GIVEN DATA:
::::::
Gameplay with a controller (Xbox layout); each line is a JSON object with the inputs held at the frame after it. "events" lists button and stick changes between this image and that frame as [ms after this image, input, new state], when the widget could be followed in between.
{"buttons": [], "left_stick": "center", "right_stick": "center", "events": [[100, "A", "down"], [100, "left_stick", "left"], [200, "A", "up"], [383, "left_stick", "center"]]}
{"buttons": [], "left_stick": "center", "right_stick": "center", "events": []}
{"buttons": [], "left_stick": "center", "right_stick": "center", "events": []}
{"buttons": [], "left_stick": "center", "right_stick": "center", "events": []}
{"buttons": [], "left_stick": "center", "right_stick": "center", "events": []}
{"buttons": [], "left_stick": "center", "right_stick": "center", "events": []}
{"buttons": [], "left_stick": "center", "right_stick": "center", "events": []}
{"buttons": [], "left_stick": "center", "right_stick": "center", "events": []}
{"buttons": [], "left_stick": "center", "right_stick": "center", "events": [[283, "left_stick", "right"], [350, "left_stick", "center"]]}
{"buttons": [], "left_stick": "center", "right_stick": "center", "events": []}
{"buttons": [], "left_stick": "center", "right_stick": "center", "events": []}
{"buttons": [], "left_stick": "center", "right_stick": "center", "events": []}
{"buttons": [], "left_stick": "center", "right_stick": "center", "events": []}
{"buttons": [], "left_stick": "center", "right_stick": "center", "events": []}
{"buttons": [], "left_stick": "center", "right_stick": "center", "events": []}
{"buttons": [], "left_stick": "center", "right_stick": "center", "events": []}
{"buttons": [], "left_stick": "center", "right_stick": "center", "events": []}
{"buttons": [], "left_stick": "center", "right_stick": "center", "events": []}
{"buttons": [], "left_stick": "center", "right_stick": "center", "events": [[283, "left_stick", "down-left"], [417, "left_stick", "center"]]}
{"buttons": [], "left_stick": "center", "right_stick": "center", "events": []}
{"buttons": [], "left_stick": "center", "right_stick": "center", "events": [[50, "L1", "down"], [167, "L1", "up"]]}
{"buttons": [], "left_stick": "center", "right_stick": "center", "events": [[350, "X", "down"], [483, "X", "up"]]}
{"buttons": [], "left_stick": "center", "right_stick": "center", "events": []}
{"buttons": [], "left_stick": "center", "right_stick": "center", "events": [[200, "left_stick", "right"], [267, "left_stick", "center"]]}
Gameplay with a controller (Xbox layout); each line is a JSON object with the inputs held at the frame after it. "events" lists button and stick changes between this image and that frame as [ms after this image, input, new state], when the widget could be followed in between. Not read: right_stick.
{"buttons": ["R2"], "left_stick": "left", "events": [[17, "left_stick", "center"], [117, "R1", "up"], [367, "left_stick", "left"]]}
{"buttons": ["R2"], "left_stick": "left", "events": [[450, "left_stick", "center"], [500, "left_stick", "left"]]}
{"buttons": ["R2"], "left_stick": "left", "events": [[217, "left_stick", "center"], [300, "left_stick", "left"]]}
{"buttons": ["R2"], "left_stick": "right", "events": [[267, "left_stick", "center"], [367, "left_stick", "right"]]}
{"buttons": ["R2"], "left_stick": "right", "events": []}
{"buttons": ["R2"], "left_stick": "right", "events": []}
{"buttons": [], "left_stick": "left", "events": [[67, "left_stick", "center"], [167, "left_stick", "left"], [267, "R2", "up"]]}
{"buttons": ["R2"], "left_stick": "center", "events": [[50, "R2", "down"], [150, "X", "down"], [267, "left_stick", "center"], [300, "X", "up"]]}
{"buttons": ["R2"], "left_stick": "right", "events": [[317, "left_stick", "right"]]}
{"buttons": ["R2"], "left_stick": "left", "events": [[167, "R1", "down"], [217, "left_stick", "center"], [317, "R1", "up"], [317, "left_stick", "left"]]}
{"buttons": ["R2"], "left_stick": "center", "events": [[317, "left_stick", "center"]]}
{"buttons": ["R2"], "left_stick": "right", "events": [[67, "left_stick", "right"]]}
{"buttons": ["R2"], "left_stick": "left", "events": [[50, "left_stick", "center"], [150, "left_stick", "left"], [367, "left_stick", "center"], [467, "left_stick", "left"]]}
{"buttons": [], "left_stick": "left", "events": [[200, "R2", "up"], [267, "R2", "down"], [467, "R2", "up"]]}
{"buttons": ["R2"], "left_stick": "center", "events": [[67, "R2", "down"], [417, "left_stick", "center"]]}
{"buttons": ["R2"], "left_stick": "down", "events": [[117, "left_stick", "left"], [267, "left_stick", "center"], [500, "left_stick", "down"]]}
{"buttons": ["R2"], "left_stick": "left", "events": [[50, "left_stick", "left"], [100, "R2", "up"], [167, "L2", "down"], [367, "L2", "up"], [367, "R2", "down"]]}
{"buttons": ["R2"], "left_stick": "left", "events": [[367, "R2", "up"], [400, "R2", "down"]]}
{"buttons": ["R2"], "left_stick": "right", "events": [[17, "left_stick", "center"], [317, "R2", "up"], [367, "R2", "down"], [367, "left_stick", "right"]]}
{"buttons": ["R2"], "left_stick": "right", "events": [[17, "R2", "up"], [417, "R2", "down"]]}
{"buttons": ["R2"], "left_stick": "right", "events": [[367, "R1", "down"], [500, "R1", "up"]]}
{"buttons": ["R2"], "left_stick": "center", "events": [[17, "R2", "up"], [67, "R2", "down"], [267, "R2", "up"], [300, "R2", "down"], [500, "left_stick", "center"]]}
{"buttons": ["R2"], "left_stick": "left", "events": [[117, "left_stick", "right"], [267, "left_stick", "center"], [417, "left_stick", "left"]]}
::::::
WHAT THE TASK REQUIRES: Your task is to transcribe the material exactly.

REPLY:
Gameplay with a controller (Xbox layout); each line is a JSON object with the inputs held at the frame after it. "events" lists button and stick changes between this image and that frame as [ms after this image, input, new state], when the widget could be followed in between.
{"buttons": [], "left_stick": "center", "right_stick": "center", "events": [[100, "A", "down"], [100, "left_stick", "left"], [200, "A", "up"], [383, "left_stick", "center"]]}
{"buttons": [], "left_stick": "center", "right_stick": "center", "events": []}
{"buttons": [], "left_stick": "center", "right_stick": "center", "events": []}
{"buttons": [], "left_stick": "center", "right_stick": "center", "events": []}
{"buttons": [], "left_stick": "center", "right_stick": "center", "events": []}
{"buttons": [], "left_stick": "center", "right_stick": "center", "events": []}
{"buttons": [], "left_stick": "center", "right_stick": "center", "events": []}
{"buttons": [], "left_stick": "center", "right_stick": "center", "events": []}
{"buttons": [], "left_stick": "center", "right_stick": "center", "events": [[283, "left_stick", "right"], [350, "left_stick", "center"]]}
{"buttons": [], "left_stick": "center", "right_stick": "center", "events": []}
{"buttons": [], "left_stick": "center", "right_stick": "center", "events": []}
{"buttons": [], "left_stick": "center", "right_stick": "center", "events": []}
{"buttons": [], "left_stick": "center", "right_stick": "center", "events": []}
{"buttons": [], "left_stick": "center", "right_stick": "center", "events": []}
{"buttons": [], "left_stick": "center", "right_stick": "center", "events": []}
{"buttons": [], "left_stick": "center", "right_stick": "center", "events": []}
{"buttons": [], "left_stick": "center", "right_stick": "center", "events": []}
{"buttons": [], "left_stick": "center", "right_stick": "center", "events": []}
{"buttons": [], "left_stick": "center", "right_stick": "center", "events": [[283, "left_stick", "down-left"], [417, "left_stick", "center"]]}
{"buttons": [], "left_stick": "center", "right_stick": "center", "events": []}
{"buttons": [], "left_stick": "center", "right_stick": "center", "events": [[50, "L1", "down"], [167, "L1", "up"]]}
{"buttons": [], "left_stick": "center", "right_stick": "center", "events": [[350, "X", "down"], [483, "X", "up"]]}
{"buttons": [], "left_stick": "center", "right_stick": "center", "events": []}
{"buttons": [], "left_stick": "center", "right_stick": "center", "events": [[200, "left_stick", "right"], [267, "left_stick", "center"]]}
Gameplay with a controller (Xbox layout); each line is a JSON object with the inputs held at the frame after it. "events" lists button and stick changes between this image and that frame as [ms after this image, input, new state], when the widget could be followed in between. Not read: right_stick.
{"buttons": ["R2"], "left_stick": "left", "events": [[17, "left_stick", "center"], [117, "R1", "up"], [367, "left_stick", "left"]]}
{"buttons": ["R2"], "left_stick": "left", "events": [[450, "left_stick", "center"], [500, "left_stick", "left"]]}
{"buttons": ["R2"], "left_stick": "left", "events": [[217, "left_stick", "center"], [300, "left_stick", "left"]]}
{"buttons": ["R2"], "left_stick": "right", "events": [[267, "left_stick", "center"], [367, "left_stick", "right"]]}
{"buttons": ["R2"], "left_stick": "right", "events": []}
{"buttons": ["R2"], "left_stick": "right", "events": []}
{"buttons": [], "left_stick": "left", "events": [[67, "left_stick", "center"], [167, "left_stick", "left"], [267, "R2", "up"]]}
{"buttons": ["R2"], "left_stick": "center", "events": [[50, "R2", "down"], [150, "X", "down"], [267, "left_stick", "center"], [300, "X", "up"]]}
{"buttons": ["R2"], "left_stick": "right", "events": [[317, "left_stick", "right"]]}
{"buttons": ["R2"], "left_stick": "left", "events": [[167, "R1", "down"], [217, "left_stick", "center"], [317, "R1", "up"], [317, "left_stick", "left"]]}
{"buttons": ["R2"], "left_stick": "center", "events": [[317, "left_stick", "center"]]}
{"buttons": ["R2"], "left_stick": "right", "events": [[67, "left_stick", "right"]]}
{"buttons": ["R2"], "left_stick": "left", "events": [[50, "left_stick", "center"], [150, "left_stick", "left"], [367, "left_stick", "center"], [467, "left_stick", "left"]]}
{"buttons": [], "left_stick": "left", "events": [[200, "R2", "up"], [267, "R2", "down"], [467, "R2", "up"]]}
{"buttons": ["R2"], "left_stick": "center", "events": [[67, "R2", "down"], [417, "left_stick", "center"]]}
{"buttons": ["R2"], "left_stick": "down", "events": [[117, "left_stick", "left"], [267, "left_stick", "center"], [500, "left_stick", "down"]]}
{"buttons": ["R2"], "left_stick": "left", "events": [[50, "left_stick", "left"], [100, "R2", "up"], [167, "L2", "down"], [367, "L2", "up"], [367, "R2", "down"]]}
{"buttons": ["R2"], "left_stick": "left", "events": [[367, "R2", "up"], [400, "R2", "down"]]}
{"buttons": ["R2"], "left_stick": "right", "events": [[17, "left_stick", "center"], [317, "R2", "up"], [367, "R2", "down"], [367, "left_stick", "right"]]}
{"buttons": ["R2"], "left_stick": "right", "events": [[17, "R2", "up"], [417, "R2", "down"]]}
{"buttons": ["R2"], "left_stick": "right", "events": [[367, "R1", "down"], [500, "R1", "up"]]}
{"buttons": ["R2"], "left_stick": "center", "events": [[17, "R2", "up"], [67, "R2", "down"], [267, "R2", "up"], [300, "R2", "down"], [500, "left_stick", "center"]]}
{"buttons": ["R2"], "left_stick": "left", "events": [[117, "left_stick", "right"], [267, "left_stick", "center"], [417, "left_stick", "left"]]}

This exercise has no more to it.